─── Quoted passage

SQL Grammar

This is the ANTLR grammar from Trino version 323 (ASL 2.0 license), with the DML and DDL parts removed.

grammar DataConnect;

tokens {
    DELIMITER
}

singleStatement
    : statement EOF
    ;

standaloneExpression
    : expression EOF
    ;

standaloneType
    : type EOF
    ;

statement
    : query                                                            #statementDefault
    | USE schema=identifier                                            #use
    | USE catalog=identifier '.' schema=identifier                     #use
    | EXPLAIN ANALYZE? VERBOSE?
        ('(' explainOption (',' explainOption)* ')')? statement        #explain
    | SHOW TABLES ((FROM | IN) qualifiedName)?
        (LIKE pattern=string (ESCAPE escape=string)?)?                 #showTables
    | SHOW SCHEMAS ((FROM | IN) identifier)?
        (LIKE pattern=string (ESCAPE escape=string)?)?                 #showSchemas
    | SHOW CATALOGS (LIKE pattern=string)?                             #showCatalogs
    | SHOW COLUMNS (FROM | IN) qualifiedName                           #showColumns
    | DESCRIBE qualifiedName                                           #showColumns
    | DESC qualifiedName                                               #showColumns
    | SHOW FUNCTIONS                                                   #showFunctions
    ;

query
    :  with? queryNoWith
    ;

with
    : WITH RECURSIVE? namedQuery (',' namedQuery)*
    ;

queryNoWith:
      queryTerm
      (ORDER BY sortItem (',' sortItem)*)?
      (OFFSET offset=INTEGER_VALUE (ROW | ROWS)?)?

──────
─── Data records

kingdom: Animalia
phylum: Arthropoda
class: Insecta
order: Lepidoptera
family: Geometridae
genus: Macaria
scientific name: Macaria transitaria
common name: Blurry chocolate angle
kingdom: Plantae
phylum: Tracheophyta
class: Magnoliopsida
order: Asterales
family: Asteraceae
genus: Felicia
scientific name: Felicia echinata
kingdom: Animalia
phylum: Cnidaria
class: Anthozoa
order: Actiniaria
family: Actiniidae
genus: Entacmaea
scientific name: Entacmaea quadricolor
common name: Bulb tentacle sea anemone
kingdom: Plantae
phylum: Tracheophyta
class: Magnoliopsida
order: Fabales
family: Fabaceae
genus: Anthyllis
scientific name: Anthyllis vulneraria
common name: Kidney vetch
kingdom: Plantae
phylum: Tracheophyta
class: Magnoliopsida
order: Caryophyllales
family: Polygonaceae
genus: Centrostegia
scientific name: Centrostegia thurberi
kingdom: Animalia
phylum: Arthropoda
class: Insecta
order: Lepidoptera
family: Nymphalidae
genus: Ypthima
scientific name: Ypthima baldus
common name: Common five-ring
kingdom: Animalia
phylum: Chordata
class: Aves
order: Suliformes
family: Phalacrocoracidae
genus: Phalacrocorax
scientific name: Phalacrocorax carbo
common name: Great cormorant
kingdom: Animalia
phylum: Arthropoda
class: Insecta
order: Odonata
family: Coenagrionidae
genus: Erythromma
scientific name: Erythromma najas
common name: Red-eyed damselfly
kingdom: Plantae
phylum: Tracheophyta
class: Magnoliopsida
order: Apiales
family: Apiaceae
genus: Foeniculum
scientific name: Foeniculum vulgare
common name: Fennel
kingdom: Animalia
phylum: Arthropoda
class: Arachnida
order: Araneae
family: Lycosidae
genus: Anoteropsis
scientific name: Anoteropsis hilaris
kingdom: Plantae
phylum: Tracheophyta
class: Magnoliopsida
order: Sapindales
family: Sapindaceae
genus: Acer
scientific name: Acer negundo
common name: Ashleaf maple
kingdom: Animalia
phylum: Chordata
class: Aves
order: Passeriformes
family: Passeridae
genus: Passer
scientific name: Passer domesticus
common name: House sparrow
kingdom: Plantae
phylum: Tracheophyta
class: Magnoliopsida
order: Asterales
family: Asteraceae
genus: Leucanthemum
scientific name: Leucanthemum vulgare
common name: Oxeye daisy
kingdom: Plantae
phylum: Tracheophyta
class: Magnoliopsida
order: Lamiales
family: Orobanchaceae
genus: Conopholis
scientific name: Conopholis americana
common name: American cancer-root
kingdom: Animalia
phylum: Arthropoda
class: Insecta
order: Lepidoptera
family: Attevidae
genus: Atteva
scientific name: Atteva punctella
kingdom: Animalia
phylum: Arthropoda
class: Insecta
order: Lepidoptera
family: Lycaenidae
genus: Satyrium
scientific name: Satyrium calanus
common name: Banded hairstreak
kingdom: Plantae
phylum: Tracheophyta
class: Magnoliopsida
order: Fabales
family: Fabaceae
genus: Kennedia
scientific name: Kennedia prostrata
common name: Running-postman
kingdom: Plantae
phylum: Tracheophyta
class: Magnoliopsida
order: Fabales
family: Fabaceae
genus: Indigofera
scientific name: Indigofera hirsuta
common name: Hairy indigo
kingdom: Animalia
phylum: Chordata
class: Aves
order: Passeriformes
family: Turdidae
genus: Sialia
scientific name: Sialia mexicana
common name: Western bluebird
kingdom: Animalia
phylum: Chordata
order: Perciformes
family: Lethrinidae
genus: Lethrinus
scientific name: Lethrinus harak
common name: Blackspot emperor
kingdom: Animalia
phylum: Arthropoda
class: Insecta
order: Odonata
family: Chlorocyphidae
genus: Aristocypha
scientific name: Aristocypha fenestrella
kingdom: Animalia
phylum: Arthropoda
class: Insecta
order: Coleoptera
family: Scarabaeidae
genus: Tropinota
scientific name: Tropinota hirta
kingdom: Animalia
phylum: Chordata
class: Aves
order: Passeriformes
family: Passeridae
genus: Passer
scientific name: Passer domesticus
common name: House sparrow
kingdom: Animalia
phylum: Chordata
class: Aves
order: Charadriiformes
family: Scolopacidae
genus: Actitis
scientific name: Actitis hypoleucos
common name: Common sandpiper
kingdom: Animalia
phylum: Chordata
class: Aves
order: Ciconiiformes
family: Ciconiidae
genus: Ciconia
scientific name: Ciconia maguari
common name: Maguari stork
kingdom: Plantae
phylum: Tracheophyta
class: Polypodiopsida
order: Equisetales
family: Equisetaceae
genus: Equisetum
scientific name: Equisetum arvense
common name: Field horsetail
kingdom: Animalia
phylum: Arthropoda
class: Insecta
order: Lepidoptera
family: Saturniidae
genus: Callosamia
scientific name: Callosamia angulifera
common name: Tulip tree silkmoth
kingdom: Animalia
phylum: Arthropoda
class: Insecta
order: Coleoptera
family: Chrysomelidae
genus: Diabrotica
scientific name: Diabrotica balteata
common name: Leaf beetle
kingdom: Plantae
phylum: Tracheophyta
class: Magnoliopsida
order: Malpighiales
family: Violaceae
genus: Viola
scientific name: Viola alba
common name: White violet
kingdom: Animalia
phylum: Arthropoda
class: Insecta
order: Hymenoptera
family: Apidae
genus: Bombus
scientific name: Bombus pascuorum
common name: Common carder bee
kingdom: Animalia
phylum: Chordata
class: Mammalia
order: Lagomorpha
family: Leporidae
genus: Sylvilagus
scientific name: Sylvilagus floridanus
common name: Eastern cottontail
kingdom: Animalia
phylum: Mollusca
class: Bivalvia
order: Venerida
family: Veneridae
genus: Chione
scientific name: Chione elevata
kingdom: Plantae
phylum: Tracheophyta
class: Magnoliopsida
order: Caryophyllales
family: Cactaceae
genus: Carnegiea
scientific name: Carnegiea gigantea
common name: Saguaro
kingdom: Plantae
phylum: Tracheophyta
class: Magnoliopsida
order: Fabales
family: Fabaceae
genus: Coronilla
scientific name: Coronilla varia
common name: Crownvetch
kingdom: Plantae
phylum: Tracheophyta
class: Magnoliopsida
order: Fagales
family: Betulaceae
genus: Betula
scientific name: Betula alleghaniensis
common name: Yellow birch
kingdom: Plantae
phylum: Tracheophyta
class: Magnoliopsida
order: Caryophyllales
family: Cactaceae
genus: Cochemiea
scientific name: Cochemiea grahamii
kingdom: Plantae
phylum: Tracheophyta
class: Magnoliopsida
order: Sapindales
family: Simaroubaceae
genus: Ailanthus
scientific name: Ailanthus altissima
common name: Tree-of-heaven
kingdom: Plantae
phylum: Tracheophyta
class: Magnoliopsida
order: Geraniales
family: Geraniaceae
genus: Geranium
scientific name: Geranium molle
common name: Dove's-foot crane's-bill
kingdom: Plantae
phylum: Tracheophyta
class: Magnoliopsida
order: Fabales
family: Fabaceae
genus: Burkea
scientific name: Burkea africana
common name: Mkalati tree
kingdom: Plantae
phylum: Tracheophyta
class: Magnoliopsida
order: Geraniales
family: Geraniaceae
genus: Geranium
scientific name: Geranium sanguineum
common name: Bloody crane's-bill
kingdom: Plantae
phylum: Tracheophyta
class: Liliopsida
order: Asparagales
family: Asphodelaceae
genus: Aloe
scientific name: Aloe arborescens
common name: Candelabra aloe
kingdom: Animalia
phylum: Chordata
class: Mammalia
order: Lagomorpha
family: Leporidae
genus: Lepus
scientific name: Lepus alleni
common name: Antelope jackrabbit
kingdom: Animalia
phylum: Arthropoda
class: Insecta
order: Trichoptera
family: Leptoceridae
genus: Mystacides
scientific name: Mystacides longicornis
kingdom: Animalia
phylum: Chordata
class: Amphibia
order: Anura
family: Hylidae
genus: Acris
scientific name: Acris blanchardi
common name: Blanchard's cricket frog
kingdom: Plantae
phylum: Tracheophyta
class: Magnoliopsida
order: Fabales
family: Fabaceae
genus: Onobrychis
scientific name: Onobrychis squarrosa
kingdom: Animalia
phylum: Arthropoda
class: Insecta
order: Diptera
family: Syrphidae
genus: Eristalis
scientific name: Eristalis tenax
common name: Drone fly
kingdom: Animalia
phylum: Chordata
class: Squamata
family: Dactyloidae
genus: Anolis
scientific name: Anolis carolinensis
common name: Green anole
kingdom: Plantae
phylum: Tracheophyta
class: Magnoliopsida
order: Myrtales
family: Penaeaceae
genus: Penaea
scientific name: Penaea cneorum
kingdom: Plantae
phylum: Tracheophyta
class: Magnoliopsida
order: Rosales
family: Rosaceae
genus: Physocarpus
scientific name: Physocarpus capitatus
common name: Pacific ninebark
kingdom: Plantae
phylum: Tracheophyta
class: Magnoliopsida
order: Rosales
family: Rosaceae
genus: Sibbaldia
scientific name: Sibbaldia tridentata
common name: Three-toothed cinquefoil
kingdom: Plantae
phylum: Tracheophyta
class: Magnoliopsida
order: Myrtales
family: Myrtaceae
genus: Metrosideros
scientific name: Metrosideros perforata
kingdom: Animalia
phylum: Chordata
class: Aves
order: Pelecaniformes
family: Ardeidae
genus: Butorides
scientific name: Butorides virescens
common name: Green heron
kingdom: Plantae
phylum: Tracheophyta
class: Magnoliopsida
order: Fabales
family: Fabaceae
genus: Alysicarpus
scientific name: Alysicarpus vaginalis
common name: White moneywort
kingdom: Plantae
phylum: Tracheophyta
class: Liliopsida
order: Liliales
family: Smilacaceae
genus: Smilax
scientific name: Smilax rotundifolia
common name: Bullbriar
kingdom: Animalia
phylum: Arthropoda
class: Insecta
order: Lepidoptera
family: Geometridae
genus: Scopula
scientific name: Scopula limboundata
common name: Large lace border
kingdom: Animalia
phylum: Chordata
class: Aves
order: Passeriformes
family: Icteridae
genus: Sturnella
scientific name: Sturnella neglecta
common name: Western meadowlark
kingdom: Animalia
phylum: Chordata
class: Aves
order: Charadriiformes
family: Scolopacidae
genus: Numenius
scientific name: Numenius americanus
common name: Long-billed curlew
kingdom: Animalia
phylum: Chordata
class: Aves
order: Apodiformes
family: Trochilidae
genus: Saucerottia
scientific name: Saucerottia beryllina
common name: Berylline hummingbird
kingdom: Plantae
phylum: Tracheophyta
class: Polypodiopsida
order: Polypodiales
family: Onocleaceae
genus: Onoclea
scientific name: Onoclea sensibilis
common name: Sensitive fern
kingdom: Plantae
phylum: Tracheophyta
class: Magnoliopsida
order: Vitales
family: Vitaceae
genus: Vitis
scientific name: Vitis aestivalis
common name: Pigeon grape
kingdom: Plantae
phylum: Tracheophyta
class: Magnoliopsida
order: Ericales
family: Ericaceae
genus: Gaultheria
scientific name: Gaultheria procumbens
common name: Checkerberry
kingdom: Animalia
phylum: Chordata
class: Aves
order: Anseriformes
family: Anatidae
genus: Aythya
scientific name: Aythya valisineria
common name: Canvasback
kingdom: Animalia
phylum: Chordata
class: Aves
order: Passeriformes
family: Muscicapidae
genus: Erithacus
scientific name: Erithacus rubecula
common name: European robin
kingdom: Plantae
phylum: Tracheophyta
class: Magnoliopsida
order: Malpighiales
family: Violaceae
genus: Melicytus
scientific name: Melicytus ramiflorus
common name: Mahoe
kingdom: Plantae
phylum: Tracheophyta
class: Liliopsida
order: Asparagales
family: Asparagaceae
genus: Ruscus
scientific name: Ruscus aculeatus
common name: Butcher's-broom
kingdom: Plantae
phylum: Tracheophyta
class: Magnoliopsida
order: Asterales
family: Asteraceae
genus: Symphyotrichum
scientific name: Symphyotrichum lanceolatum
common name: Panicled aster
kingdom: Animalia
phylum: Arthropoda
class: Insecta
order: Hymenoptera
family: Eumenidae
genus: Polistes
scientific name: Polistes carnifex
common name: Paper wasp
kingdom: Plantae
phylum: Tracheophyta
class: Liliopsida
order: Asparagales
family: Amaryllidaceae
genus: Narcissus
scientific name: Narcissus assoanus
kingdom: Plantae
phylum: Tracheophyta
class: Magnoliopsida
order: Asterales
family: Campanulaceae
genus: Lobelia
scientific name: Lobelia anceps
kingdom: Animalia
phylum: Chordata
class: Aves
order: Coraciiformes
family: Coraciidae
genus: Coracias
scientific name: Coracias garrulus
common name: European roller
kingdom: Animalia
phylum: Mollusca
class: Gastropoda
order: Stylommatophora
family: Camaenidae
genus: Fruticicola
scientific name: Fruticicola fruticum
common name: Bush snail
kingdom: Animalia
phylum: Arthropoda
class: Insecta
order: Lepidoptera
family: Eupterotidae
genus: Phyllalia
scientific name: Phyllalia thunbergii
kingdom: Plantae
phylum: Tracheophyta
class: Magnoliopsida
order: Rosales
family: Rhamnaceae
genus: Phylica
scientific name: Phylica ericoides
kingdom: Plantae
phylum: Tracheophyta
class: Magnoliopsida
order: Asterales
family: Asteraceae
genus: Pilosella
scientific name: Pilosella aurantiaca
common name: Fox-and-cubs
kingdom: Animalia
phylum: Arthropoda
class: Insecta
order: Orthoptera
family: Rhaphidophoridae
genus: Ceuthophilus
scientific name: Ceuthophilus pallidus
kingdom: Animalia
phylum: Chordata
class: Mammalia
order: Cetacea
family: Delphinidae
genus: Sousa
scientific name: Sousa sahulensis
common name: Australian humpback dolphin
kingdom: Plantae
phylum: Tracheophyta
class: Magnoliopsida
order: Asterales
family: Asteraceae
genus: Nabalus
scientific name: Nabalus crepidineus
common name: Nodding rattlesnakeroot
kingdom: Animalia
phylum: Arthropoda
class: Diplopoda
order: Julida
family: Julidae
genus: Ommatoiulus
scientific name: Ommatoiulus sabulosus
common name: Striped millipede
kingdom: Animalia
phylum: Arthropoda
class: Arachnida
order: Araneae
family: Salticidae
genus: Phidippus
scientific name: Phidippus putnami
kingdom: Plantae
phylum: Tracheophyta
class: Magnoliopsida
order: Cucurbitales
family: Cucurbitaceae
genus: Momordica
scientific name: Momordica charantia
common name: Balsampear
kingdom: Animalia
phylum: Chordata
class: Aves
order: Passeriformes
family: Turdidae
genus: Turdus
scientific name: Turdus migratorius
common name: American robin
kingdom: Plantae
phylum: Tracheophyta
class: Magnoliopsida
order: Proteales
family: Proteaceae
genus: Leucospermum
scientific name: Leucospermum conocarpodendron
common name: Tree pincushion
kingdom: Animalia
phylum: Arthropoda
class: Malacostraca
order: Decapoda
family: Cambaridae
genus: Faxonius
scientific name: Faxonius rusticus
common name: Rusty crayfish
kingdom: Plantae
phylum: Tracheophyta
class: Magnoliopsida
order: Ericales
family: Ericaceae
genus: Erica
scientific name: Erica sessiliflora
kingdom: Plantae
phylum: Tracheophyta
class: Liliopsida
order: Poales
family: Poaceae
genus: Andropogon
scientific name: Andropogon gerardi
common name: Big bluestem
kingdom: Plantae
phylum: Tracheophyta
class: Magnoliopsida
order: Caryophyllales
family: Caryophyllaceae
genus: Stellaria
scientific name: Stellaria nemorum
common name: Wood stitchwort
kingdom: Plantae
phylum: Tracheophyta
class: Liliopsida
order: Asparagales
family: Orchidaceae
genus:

──────

■ What you will do ■
Go on with the SQL grammar, picking up right after its last line. The items have nothing to do with the SQL grammar.

■ Right answer ■
      ((LIMIT limit=(INTEGER_VALUE | ALL)) | (FETCH (FIRST | NEXT) (fetchFirst=INTEGER_VALUE)? (ROW | ROWS) (ONLY | WITH TIES)))?
    ;

queryTerm
    : queryPrimary                                                             #queryTermDefault
    | left=queryTerm operator=INTERSECT setQuantifier? right=queryTerm         #setOperation
    | left=queryTerm operator=(UNION | EXCEPT) setQuantifier? right=queryTerm  #setOperation
    ;

queryPrimary
    : querySpecification                   #queryPrimaryDefault
    | TABLE qualifiedName                  #table
    | VALUES expression (',' expression)*  #inlineTable
    | '(' queryNoWith  ')'                 #subquery
    ;

sortItem
    : expression ordering=(ASC | DESC)? (NULLS nullOrdering=(FIRST | LAST))?
    ;

querySpecification
    : SELECT setQuantifier? selectItem (',' selectItem)*
      (FROM relation (',' relation)*)?
      (WHERE where=booleanExpression)?
      (GROUP BY groupBy)?
      (HAVING having=booleanExpression)?
    ;

groupBy
    : setQuantifier? groupingElement (',' groupingElement)*
    ;

groupingElement
    : groupingSet                                            #singleGroupingSet
    | ROLLUP '(' (expression (',' expression)*)? ')'         #rollup
    | CUBE '(' (expression (',' expression)*)? ')'           #cube
    | GROUPING SETS '(' groupingSet (',' groupingSet)* ')'   #multipleGroupingSets
    ;

groupingSet
    : '(' (expression (',' expression)*)? ')'
    | expression
    ;

namedQuery
    : name=identifier (columnAliases)? AS '(' query ')'
    ;

setQuantifier
    : DISTINCT
    | ALL
    ;

selectItem
    : expression (AS? identifier)?                          #selectSingle
    | primaryExpression '.' ASTERISK (AS columnAliases)?    #selectAll
    | ASTERISK                                              #selectAll
    ;

relation
    : left=relation
      ( CROSS JOIN right=sampledRelation
      | joinType JOIN rightRelation=relation joinCriteria
      | NATURAL joinType JOIN right=sampledRelation
      )                                           #joinRelation
    | sampledRelation                             #relationDefault
    ;

joinType
    : INNER?
    | LEFT OUTER?
    | RIGHT OUTER?
    | FULL OUTER?
    ;

joinCriteria
    : ON booleanExpression
    | USING '(' identifier (',' identifier)* ')'
    ;

sampledRelation
    : aliasedRelation (
        TABLESAMPLE sampleType '(' percentage=expression ')'
      )?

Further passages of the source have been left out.